**Source information**.
:::::

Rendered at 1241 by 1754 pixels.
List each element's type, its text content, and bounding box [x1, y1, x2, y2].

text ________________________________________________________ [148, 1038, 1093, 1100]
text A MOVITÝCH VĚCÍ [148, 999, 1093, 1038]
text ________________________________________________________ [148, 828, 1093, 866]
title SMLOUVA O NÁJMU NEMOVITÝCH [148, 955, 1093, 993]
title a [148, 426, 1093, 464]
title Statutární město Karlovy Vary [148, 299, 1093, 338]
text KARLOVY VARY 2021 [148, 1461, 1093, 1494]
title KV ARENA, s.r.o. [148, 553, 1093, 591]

:::::

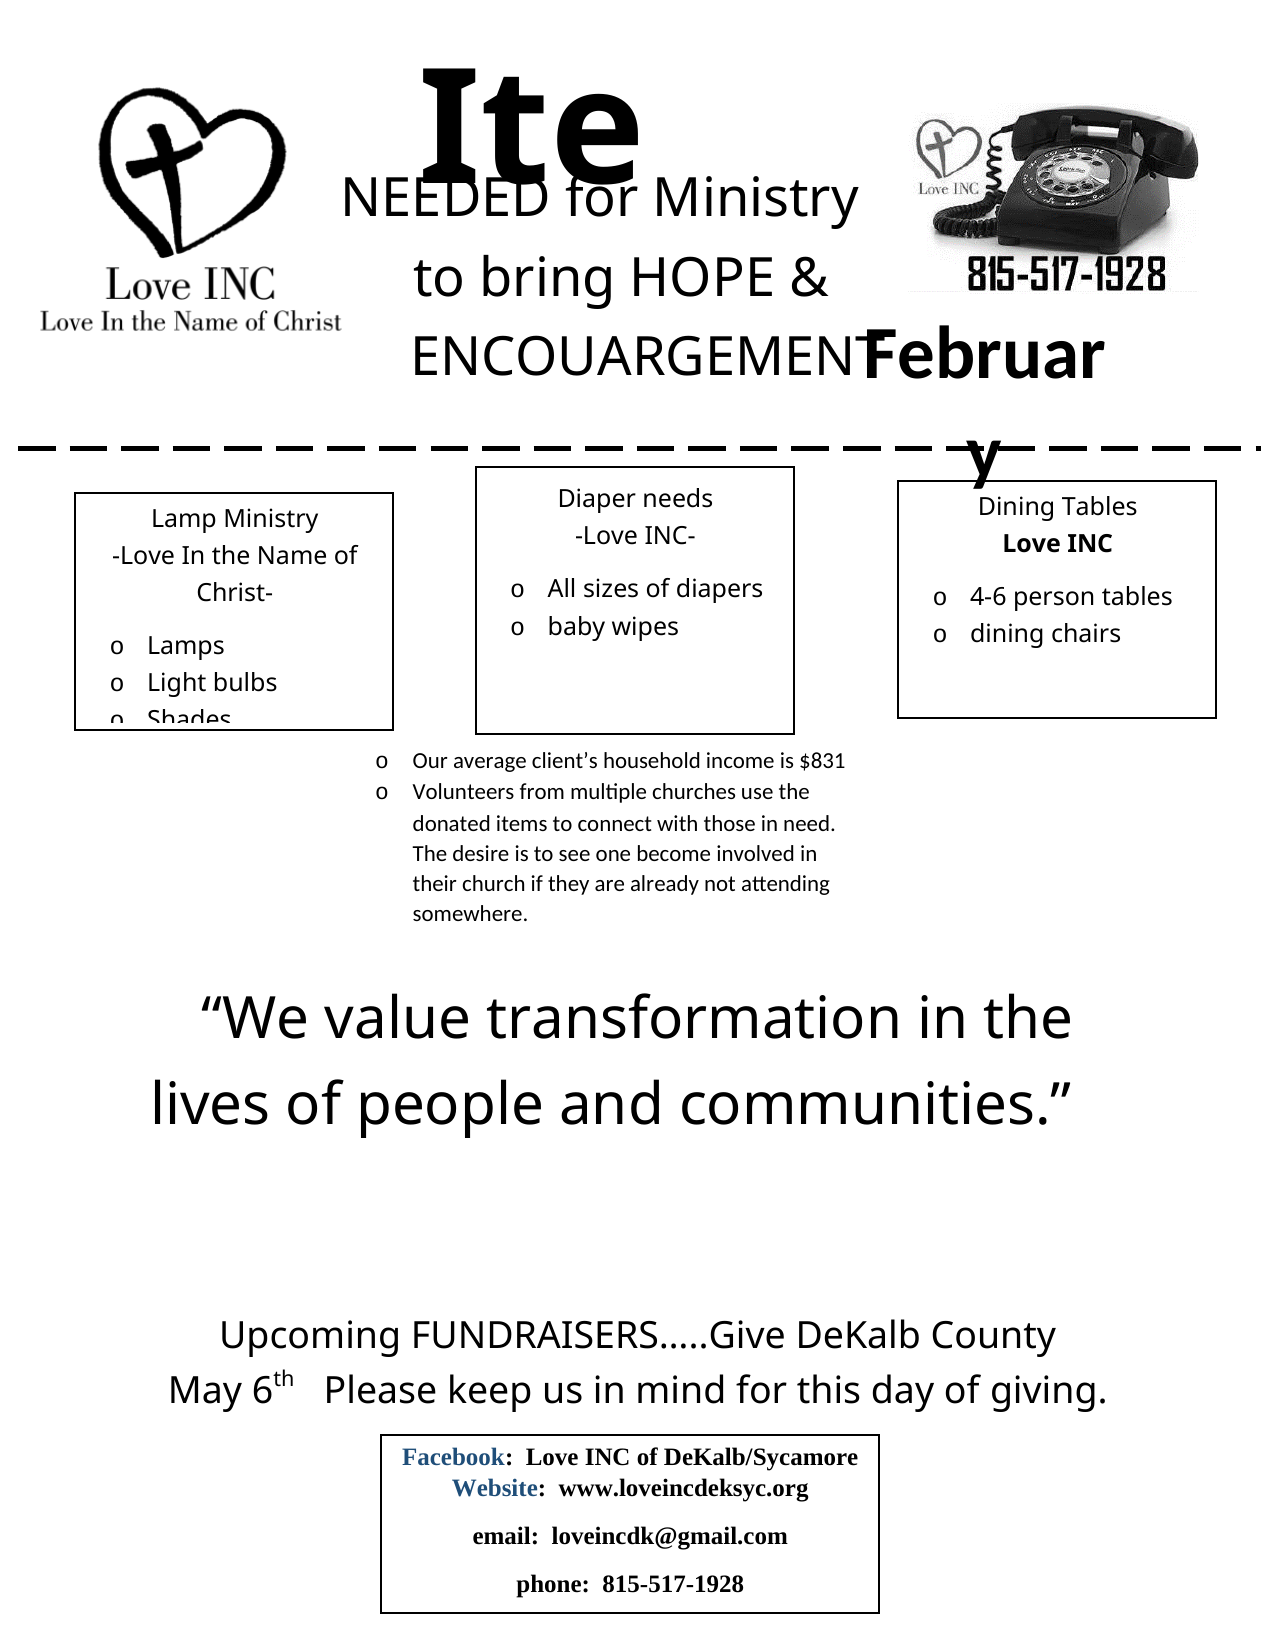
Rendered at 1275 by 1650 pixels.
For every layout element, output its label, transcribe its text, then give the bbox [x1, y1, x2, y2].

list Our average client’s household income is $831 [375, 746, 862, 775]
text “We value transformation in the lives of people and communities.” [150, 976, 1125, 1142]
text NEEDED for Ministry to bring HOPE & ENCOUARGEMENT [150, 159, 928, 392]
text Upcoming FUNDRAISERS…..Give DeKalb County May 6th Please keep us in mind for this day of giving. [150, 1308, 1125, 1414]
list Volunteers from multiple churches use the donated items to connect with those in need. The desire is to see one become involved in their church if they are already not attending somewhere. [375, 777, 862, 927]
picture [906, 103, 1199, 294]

:::::

**Task statement**. Find the word "Rendered" in the entries. Copy each line that holds it.

**Exercise response**.
Rendered at 1241 by 1754 pixels.
Rendered at 1275 by 1650 pixels.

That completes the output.